Biologists from the Department of Herpetology at the Museum of Natural History (MHN) of San Marcos University (UNMSM)
have reported the discovery of a new lizard species, named "Stenocercus Ica," in the Ica River basin located between 300 and 450 m.a.s.l.
It is similar —in ecology and morphology— to Stenocercus modestus but differs —among other features— in lacking an oblique fold on the neck and not having the patch of scales as well as yellow spots in the case of males.
The females have a broad dark band that extends from the subocular scales to the antehumeral area, as well as dark reticles on the neck.
Regarding its conservation status, the authors recommend that the new species be classified as "endangered," based on the area of occupation and localities with threats.
75 described species
According to the study, the Stenocercus genus —to which the new species belongs— comprises 75 described species that inhabit Amazonian and desert environments in South America but have a greater presence in the Andean region.

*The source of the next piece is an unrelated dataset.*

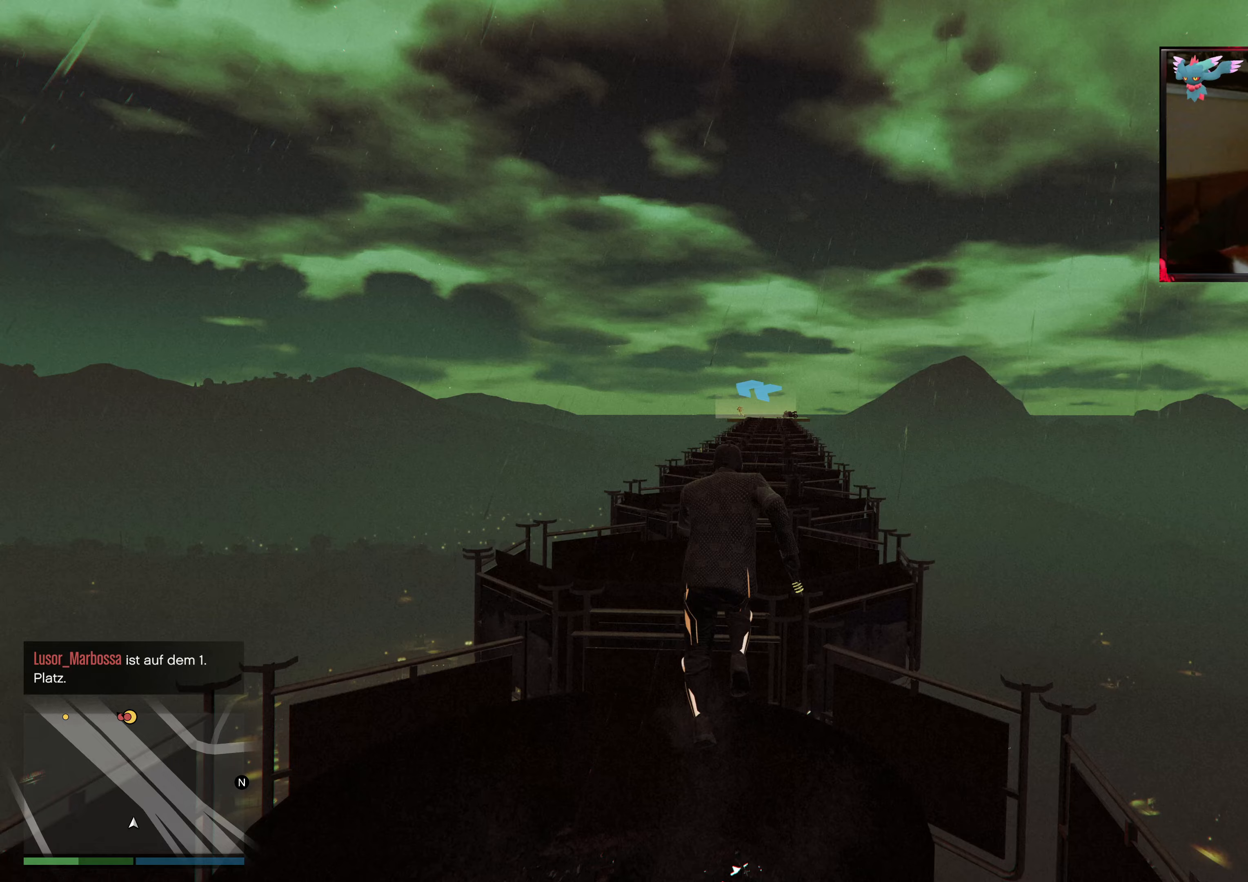
{"buttons": [], "left_stick": "up", "right_stick": "center", "events": [[117, "X", "down"], [367, "X", "up"], [433, "A", "up"]]}
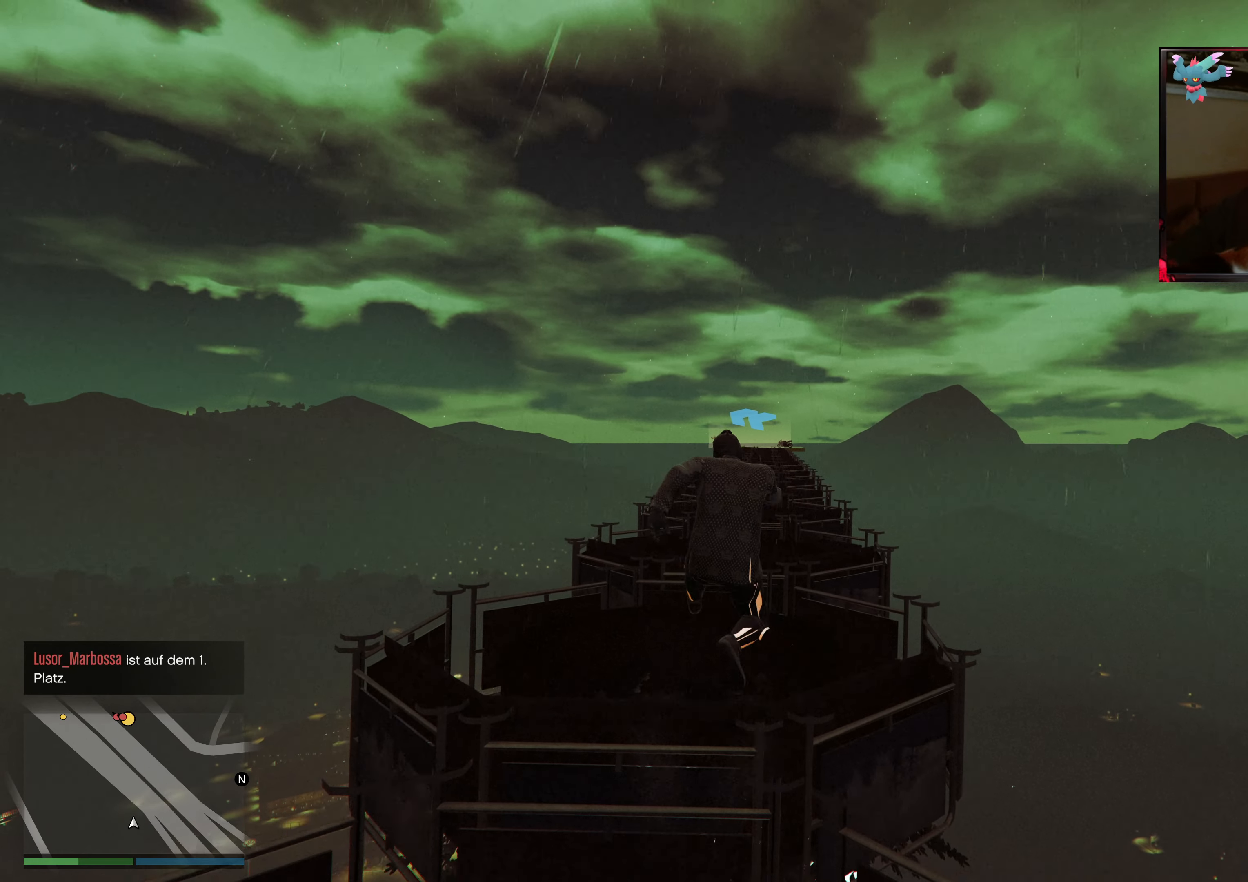
{"buttons": [], "left_stick": "up", "right_stick": "down", "events": [[167, "right_stick", "down"]]}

Peru is home to at least 62% of these species, most of which live in habitats as diverse as equatorial montane, tropical humid, and dry forests.
So far, the lizard S. modestus —native to the Lima region— had been the only species of this genus reported in coastal desert habitats.
The report on this new species extends the distribution of the Stenocercus genus some 300 km south, in the coastal desert of the Pacific.